Extracted page text data:
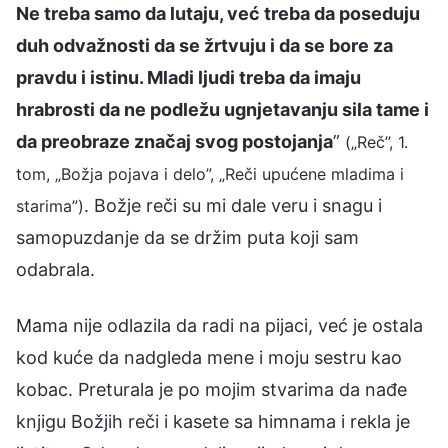
Ne treba samo da lutaju, već treba da poseduju
duh odvažnosti da se žrtvuju i da se bore za
pravdu i istinu. Mladi ljudi treba da imaju
hrabrosti da ne podležu ugnjetavanju sila tame i
da preobraze značaj svog postojanja
”
(„Reč”, 1.
tom, „Božja pojava i delo”, „Reči upućene mladima i
. Božje reči su mi dale veru i snagu i
starima”)
samopuzdanje da se držim puta koji sam
odabrala.
Mama nije odlazila da radi na pijaci, već je ostala
kod kuće da nadgleda mene i moju sestru kao
kobac. Preturala je po mojim stvarima da nađe
knjigu Božjih reči i kasete sa himnama i rekla je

**Action item:** Each line, starting with the one containing "pravdu i istinu. Mladi ljudi treba da imaju" and ending with the last line of the records above, should be reproduced exactly.

**Exercise response:**
pravdu i istinu. Mladi ljudi treba da imaju
hrabrosti da ne podležu ugnjetavanju sila tame i
da preobraze značaj svog postojanja
”
(„Reč”, 1.
tom, „Božja pojava i delo”, „Reči upućene mladima i
. Božje reči su mi dale veru i snagu i
starima”)
samopuzdanje da se držim puta koji sam
odabrala.
Mama nije odlazila da radi na pijaci, već je ostala
kod kuće da nadgleda mene i moju sestru kao
kobac. Preturala je po mojim stvarima da nađe
knjigu Božjih reči i kasete sa himnama i rekla je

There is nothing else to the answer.